Votre consigne: Pouvez-vous restituer à l'identique, du premier au dernier mot, l'extrait ci-dessous sur le festival des Correspondances de Manosque ?

La 25e édition des Correspondances de Manosque trotte dans la tête d'Olivier Chaudenson depuis plusieurs années déjà, comme une chanson dont on ne se départ pas. Cela tombe bien, car le cofondateur et codirecteur du festival entend insister sur la musique pour cet anniversaire et « en faire plus que d'habitude ». On retrouve là deux des ingrédients qui font le succès de ce rendez-vous provençal de la fin septembre : la correspondance baudelairienne entre les arts, et le besoin constant de renouvellement dans la programmation.

Jeu de données:

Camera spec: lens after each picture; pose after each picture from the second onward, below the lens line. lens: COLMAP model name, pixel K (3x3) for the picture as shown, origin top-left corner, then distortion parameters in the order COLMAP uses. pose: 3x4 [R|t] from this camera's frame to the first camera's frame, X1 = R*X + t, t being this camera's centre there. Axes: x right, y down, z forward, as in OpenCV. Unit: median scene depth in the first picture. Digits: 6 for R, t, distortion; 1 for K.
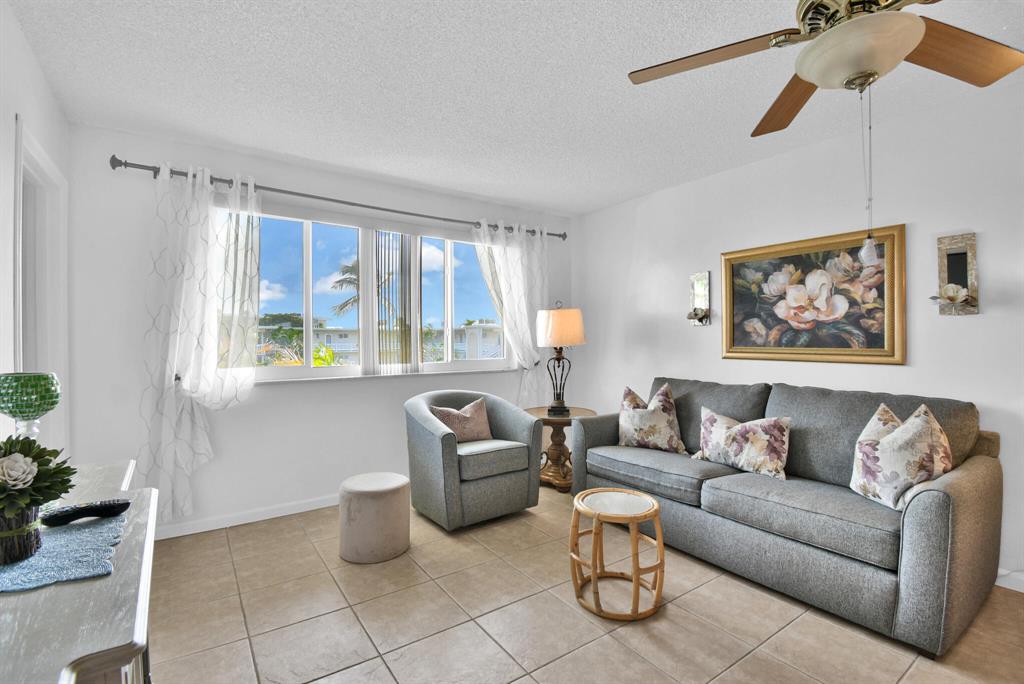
lens RADIAL K [[473.9, 0, 518.5], [0, 473.9, 338.0], [0, 0, 1]] dist [0.046936, -0.000024]
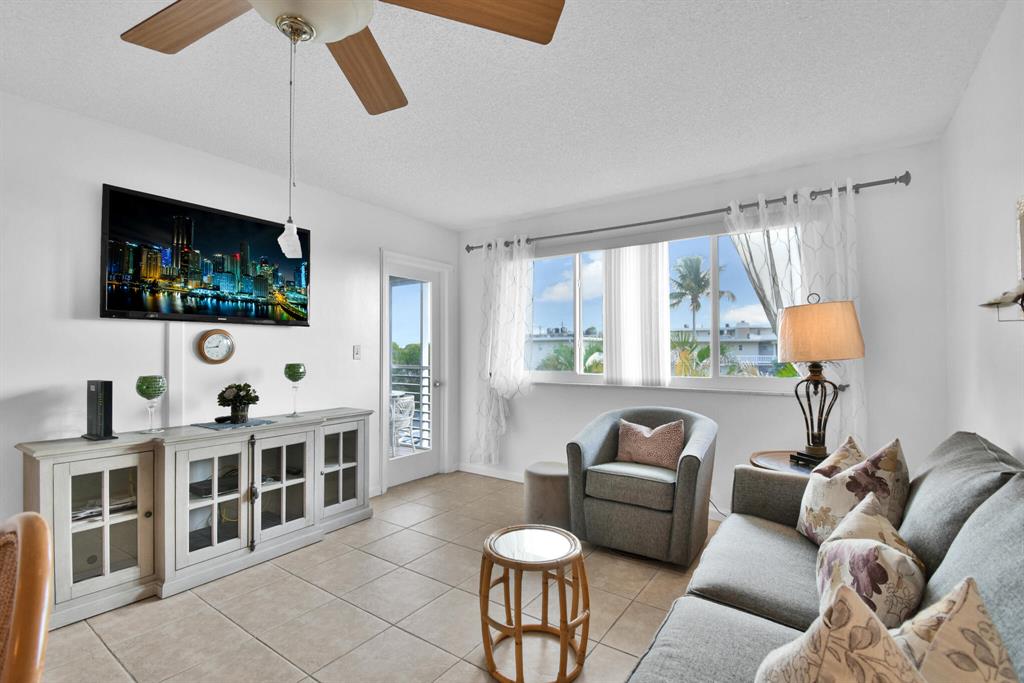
lens RADIAL K [[471.5, 0, 512.0], [0, 471.5, 341.5], [0, 0, 1]] dist [-0.000498, -0.000232]
pose [[0.344932, -0.014613, -0.938514, 0.781886], [0.000705, 0.999883, -0.015309, -0.001871], [0.938627, 0.004619, 0.344902, 0.544211]]
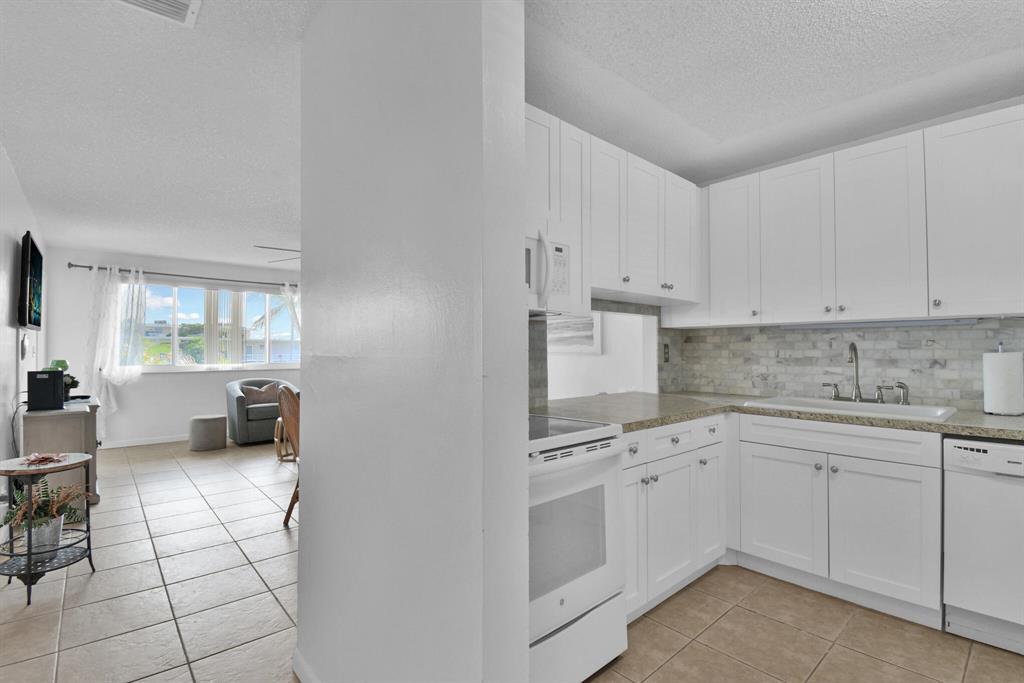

Résultat obtenu:
La 25e édition des Correspondances de Manosque trotte dans la tête d'Olivier Chaudenson depuis plusieurs années déjà, comme une chanson dont on ne se départ pas. Cela tombe bien, car le cofondateur et codirecteur du festival entend insister sur la musique pour cet anniversaire et « en faire plus que d'habitude ». On retrouve là deux des ingrédients qui font le succès de ce rendez-vous provençal de la fin septembre : la correspondance baudelairienne entre les arts, et le besoin constant de renouvellement dans la programmation.